If anything, we even ship them with the girl, whose contribution to the relationship is centred around ‘fixing’ him. She becomes the rehabilitation center more than an equal partner, making it toxic in the first place. I love Elena and Damon as much as the next person, and there’s no denying there was a love deeper than the ocean between them. But love isn’t the antidote to toxicity. In fact, it is sometimes its facilitator.

We have been so exposed to romanticised ‘broken boys’ that they sometimes end up being our soft spots after years of cinematic and televised brainwashing. It is almost normal to watch and read about characters, even more normal to love them (guilty as charged). This would be completely alright with me had I not had the reaction that I did with Grace. She behaved exactly the way Dean Winchester would in that scenario, and I wouldn’t have found that to be wrong or toxic. That’s when I realized why I found it so wrong. It’s because I have rarely seen a woman portrayed as such a character. I have barely watched a woman, as broken and beautiful as she is blunt and rude.

It then hit me even harder that almost every time I have watched a woman on screen with any sort of Mental Health issue, she has either been crazy, a bitch, or both. It’s either the rusty trauma trope or the trope of an eating disorder. Annalise Keating (How To Get Away With Murder) for example. She has issues too long to even name and she was everything but branded as a crazy, gold-digging ‘bitch’. The only thing that makes this better is Annalise calling out other characters for this labelling. She confronts them head-on, saying none of this would be said if this was her husband.

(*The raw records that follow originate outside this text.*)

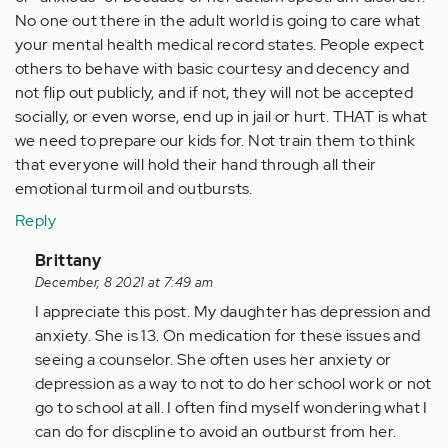
No one out there in the adult world is going to care what
your mental health medical record states. People expect
others to behave with basic courtesy and decency and
not flip out publicly, and if not, they will not be accepted
socially, or even worse, end up in jail or hurt. THAT is what
we need to prepare our kids for. Not train them to think
that everyone will hold their hand through all their
emotional turmoil and outbursts.
Reply
In
Brittany
reply
December, 8 2021 at 7:49 am
to
I appreciate this post. My daughter has depression and
long
anxiety. She is 13. On medication for these issues and
story
seeing a counselor. She often uses her anxiety or
short
depression as a way to not to do her school work or not
-
go to school at all. I often find myself wondering what I
nothing…
can do for discpline to avoid an outburst from her.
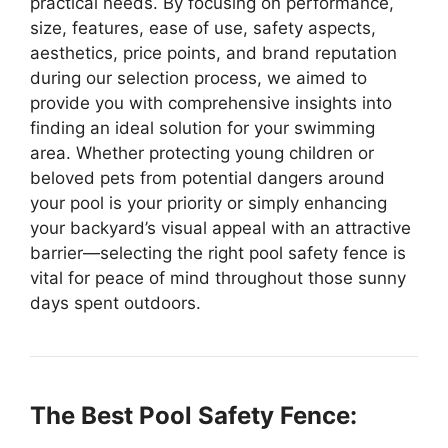
practical needs. By focusing on performance,
size, features, ease of use, safety aspects,
aesthetics, price points, and brand reputation
during our selection process, we aimed to
provide you with comprehensive insights into
finding an ideal solution for your swimming
area. Whether protecting young children or
beloved pets from potential dangers around
your pool is your priority or simply enhancing
your backyard’s visual appeal with an attractive
barrier—selecting the right pool safety fence is
vital for peace of mind throughout those sunny
days spent outdoors.
The Best Pool Safety Fence:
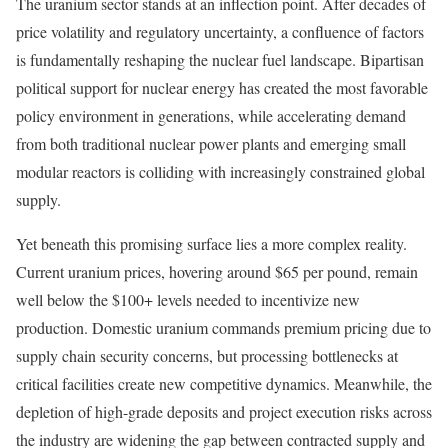
The uranium sector stands at an inflection point. After decades of
price volatility and regulatory uncertainty, a confluence of factors
is fundamentally reshaping the nuclear fuel landscape. Bipartisan
political support for nuclear energy has created the most favorable
policy environment in generations, while accelerating demand
from both traditional nuclear power plants and emerging small
modular reactors is colliding with increasingly constrained global
supply.
Yet beneath this promising surface lies a more complex reality.
Current uranium prices, hovering around $65 per pound, remain
well below the $100+ levels needed to incentivize new
production. Domestic uranium commands premium pricing due to
supply chain security concerns, but processing bottlenecks at
critical facilities create new competitive dynamics. Meanwhile, the
depletion of high-grade deposits and project execution risks across
the industry are widening the gap between contracted supply and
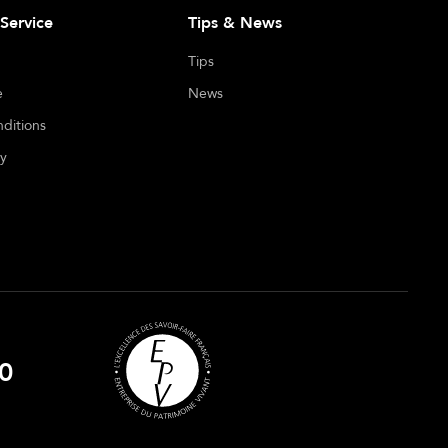
Service
Tips & News
Tips
e
News
ditions
cy
0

I have never witnessed a broken woman’s character as normalised as Damon and Chuck’s is. I have rarely seen a woman’s character suffering from any trauma. The ones that do are made with the sole purpose of being admired. That is a separate issue altogether. Like Katniss, in The Hunger Games. We see that the one distinguishing trait was for her to be patched up. As though her identity was a riddle to be solved, and simpler without the baggage.

I do not know what I wish for you to make of this. I am not asking you to hate these male characters. Nor am I asking you to patronise any female characters.

This was my attempt at acknowledging a realization. Hopefully, maybe it sparks a realization in you as well. Maybe, one day soon, we’ll be able to appreciate the character’s trauma-induced flaws, without their male or female identity getting in the way.